(Sean Whaley/Nevada News Bureau) – A college scholarship available to eligible Nevada high school graduates could be in financial jeopardy as early as next year after the Legislature on Monday reluctantly agreed to take $12.6 million from the program to help balance the state budget.
But even as the Gov. Guinn Millennium Scholarship program faces an uncertain future, Sen. Bob Coffin, D-Las Vegas, rejects the idea of a means test to limit the program only to those in financial need.
Former Gov. Kenny Guinn, for whom the scholarship is named, also rejects such an idea, saying the Legislature in 2011 instead should consider restoring the funding taken this year which he acknowledged was necessary to help fill a more than $800 million budget hole.

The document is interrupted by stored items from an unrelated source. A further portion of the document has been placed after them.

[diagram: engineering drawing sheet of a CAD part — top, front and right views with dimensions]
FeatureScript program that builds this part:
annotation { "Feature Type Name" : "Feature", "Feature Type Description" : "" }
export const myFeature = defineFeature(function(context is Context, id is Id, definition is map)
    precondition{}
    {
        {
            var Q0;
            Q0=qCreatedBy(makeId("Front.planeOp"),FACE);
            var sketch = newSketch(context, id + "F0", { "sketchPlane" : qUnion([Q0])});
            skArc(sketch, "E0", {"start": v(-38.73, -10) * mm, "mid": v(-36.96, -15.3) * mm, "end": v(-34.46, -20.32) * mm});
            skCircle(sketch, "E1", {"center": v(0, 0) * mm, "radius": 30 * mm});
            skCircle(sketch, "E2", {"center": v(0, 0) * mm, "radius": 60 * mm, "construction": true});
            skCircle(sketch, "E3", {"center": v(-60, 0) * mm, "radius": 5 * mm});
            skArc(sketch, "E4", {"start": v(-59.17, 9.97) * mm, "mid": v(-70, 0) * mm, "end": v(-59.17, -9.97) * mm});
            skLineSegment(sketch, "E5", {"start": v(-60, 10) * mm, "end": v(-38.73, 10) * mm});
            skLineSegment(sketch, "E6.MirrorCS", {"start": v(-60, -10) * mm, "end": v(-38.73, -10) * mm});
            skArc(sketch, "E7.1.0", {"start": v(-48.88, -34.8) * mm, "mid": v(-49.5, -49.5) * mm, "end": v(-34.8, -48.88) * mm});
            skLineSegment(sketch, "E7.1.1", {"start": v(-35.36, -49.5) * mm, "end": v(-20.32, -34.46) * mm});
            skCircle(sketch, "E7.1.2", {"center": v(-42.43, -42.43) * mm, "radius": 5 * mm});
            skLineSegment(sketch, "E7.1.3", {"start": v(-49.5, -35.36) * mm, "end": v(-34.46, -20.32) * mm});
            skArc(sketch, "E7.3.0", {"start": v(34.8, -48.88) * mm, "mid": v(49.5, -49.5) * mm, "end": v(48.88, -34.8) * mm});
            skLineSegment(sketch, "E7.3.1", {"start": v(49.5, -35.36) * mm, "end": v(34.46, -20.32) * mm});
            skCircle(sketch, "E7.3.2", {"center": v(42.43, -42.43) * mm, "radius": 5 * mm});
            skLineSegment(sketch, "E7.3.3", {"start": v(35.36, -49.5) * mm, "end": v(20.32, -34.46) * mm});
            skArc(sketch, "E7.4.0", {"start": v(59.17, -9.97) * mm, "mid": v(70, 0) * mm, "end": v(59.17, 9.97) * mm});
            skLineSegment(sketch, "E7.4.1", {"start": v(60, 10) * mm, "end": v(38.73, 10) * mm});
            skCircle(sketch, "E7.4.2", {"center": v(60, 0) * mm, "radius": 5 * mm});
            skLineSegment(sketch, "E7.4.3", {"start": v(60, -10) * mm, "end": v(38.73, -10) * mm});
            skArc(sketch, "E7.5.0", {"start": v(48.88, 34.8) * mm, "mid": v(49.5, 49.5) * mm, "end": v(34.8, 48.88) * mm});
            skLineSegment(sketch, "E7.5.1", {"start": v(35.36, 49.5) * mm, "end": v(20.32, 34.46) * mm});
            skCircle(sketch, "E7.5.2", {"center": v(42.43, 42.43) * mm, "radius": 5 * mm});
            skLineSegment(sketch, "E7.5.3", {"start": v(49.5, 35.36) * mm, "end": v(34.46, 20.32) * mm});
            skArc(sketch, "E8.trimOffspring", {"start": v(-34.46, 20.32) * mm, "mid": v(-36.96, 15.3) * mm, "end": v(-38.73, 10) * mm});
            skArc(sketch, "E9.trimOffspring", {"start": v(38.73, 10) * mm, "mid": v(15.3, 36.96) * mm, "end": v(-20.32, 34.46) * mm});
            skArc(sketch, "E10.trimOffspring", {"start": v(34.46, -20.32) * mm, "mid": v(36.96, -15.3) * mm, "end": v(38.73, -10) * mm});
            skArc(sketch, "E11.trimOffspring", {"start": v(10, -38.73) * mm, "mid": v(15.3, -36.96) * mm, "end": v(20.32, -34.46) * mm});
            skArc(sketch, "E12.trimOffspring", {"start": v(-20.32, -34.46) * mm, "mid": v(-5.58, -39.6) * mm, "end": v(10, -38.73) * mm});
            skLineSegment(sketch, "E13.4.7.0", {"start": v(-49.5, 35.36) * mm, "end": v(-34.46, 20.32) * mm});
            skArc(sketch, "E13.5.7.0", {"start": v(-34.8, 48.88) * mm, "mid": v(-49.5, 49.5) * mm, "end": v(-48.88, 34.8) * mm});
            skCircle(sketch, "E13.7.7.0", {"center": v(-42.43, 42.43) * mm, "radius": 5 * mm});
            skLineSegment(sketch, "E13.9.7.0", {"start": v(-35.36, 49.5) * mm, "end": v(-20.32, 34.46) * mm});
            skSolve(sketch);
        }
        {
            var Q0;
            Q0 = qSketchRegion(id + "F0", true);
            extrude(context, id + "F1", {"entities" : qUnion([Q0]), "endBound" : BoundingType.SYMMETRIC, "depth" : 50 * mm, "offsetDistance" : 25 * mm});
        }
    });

Dan Burns, a spokesman for Gov. Jim Gibbons, said means testing as a way to extend the life of the scholarship has been a topic of discussion.
Regent Mark Alden said he would prefer to continue to see the scholarship made available to all eligible students, regardless of income. But when times are tough, means testing should be considered as a way to ensure the program remains viable, he said.
Assemblyman Ty Cobb, R-Reno, proposed a bill in the 2009 session that would have limited the scholarship to students or families with an adjusted gross income of less than $100,000 a year. The measure also would have required proof of legal residence to receive the scholarship. Nevada law now does not prohibit an illegal resident from receiving the scholarship. The bill did not get a hearing.
University officials testified in 2007 that fewer than 100 Millennium scholars were illegal residents.
Coffin, who will not be returning as a lawmaker in 2011 to address the scholarship shortfall, or the anticipated $3 billion hole in the next budget, said the purpose of the financial assistance was to keep academically talented Nevada high school graduates in the state.
The scholarship, which ranges from $40 to $80 per college credit hour depending on the college attended, is available only to students attending one of the campuses of the Nevada System of Higher Education. The scholarship limit is $10,000.
Students must qualify by earning a high enough grade point average in high school. Students must also maintain a minimum GPA while in college to continue receiving the scholarship.
Coffin said testimony of the effect of the transfer differed at the close of the session, with estimates putting the life of the program in jeopardy by as early as 2011 or as late as 2014.
“The scholarship is supposed to be based on academic achievement and potential,” he said. “I don’t think means testing is a good idea. We want to keep high quality people here in Nevada.”
Coffin said his daughter will graduate high school in 2012, and that he was counting on the scholarship as a partial assist to the family for college expenses.
“Unless we do something she will never get a dime,” he said.
Even so, Coffin was not sure what other alternatives should be considered to continue the program.
Guinn, who proposed the scholarship in his first term as governor using money from a state settlement with tobacco companies, said he too does not believe means testing is the answer. The scholarship is too important, and the Legislature next year should consider restoring the fund while tackling what could be a $3 billion funding shortfall, he said.
Means testing would only pit one Nevada family against another, Guinn said.
While the transfer was necessary because of the tough economic conditions and the need for all programs to assist with the shortfall, the scholarship is too important to let fail, he said.
“It is so important for economic development and providing an educated workforce,” Guinn said.
Burns said there is no need for a quick resolution to the scholarship shortfall because the program is good through 2014. But the idea of limiting it to those in financial need only as a way to extend its life has been a topic of conversation in the administration, he said.
Regent Mark Alden said he would be amenable to means testing if it could save the scholarship.
“I have no problem with that at all,” he said. “When we’re short on money, we have to be more careful.”
It is a better option than losing the program completely, Alden said.
The scholarship is costing about $25 million a year but is getting only about $18 million a year from the tobacco fund. As a result, the Legislature has transferred money from the state’s unclaimed property fund to keep the program financially sound.
According to the state Treasurer’s Office, which oversees the program, about 59,000 Nevada high school graduates have taken advantage of the program since it began in 2000, with about 20,000 earning degrees.